While the theatrical trial claims to have a legal nature and makes considerable efforts in administrative formalities, most of its time is spent reiterating government propaganda regarding the PMOI’s nature, history, and internal dynamics, thereby deviating completely from the supposed focus of a criminal court.
The session appears to carry significant weight for a domestic audience, as almost all the seats are filled with pictures or families of those whom the regime claims to be victims of the organization. The prosecutor promises them revenge.
In the text of the indictment read by the prosecutor’s representative, after outlining the PMOI’s history and residence in Albania, threats of killing and elimination are made.
It states, “All elements of this group, like members of the so-called ISIS, although residing in different countries and currently unable to carry out organized military operations, still potentially pose a security threat to all resident countries. Nonetheless, by law and for the sake of justice, they must confront their demise.”
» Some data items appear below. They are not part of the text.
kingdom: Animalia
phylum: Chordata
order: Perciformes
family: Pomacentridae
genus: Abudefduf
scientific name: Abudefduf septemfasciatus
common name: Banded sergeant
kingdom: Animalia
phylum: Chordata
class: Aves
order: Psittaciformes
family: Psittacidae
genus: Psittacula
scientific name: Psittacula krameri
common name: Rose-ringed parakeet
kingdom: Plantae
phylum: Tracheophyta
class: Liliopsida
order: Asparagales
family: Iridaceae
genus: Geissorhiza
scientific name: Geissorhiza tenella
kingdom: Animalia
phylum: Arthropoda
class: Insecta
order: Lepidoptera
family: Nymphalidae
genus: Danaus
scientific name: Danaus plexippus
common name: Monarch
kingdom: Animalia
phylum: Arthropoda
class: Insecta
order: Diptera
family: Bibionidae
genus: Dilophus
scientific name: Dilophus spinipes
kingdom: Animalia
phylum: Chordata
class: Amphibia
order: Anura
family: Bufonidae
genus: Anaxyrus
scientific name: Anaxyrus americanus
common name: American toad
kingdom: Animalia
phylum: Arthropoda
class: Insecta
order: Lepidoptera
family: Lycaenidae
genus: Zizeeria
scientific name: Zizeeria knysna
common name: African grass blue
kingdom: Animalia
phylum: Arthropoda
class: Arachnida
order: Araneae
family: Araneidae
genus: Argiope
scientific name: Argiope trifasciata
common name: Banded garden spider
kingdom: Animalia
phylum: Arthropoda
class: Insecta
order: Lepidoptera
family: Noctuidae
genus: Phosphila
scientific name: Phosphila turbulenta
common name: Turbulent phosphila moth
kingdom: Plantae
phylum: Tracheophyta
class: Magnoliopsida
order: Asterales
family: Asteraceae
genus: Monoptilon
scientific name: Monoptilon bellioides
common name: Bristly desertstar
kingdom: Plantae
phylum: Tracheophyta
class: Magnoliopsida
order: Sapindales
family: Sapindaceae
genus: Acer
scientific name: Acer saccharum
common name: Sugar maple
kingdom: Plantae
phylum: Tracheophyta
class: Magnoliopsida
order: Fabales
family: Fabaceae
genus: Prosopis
However, what is clearer from the rhetoric and ludicrous displays is the regime’s terrorist actions. The orchestrated attempt against the former Vice President of the European Parliament, Professor Alejo Vidal Quadras, on November 9, and the hundreds of other Iranians killed by this regime, have never seen the judgment of a court.
Negative propaganda and media attacks on the Iranian Resistance have always been a significant part of the strategy of the Iranian regime. Whether a legal verdict is added to this long list of falsehoods and accusations against the Iranian Resistance is only a matter of time.
This regime, in negotiations with representatives of Western countries over its nuclear program exposed by the NCRI in 1991, in direct talks with the United States in Iraq, and secret talks in Geneva, Doha, and other locations worldwide, has consistently prioritized suppressing the PMOI. It is obvious that this trial spectacle will only add more reasons for such bargaining behind closed doors.
However, the primary and indisputable objective is not situated beyond Iran’s borders but resides within the nation itself. Following the nationwide uprising of the Iranian people and the Supreme Leader’s assertion of pardoning 30,000 protesters, the NCRI, in a subsequent statement, refuted Ali Khamenei’s claim, cautioning about its lack of information concerning the fate of over 3,626 of its supporters held in Iranian prisons.
The execution of more than 30,000 political prisoners in 1988, with over 90% of them affiliated with the PMOI, extends beyond being a mere brutal chapter in Iran’s history; it stands as a guiding principle for the survival of the clerical dictatorship. While Ali Khamenei may lack the religious or political stature of his predecessor to orchestrate another genocide, he certainly believes he possesses the means to do so.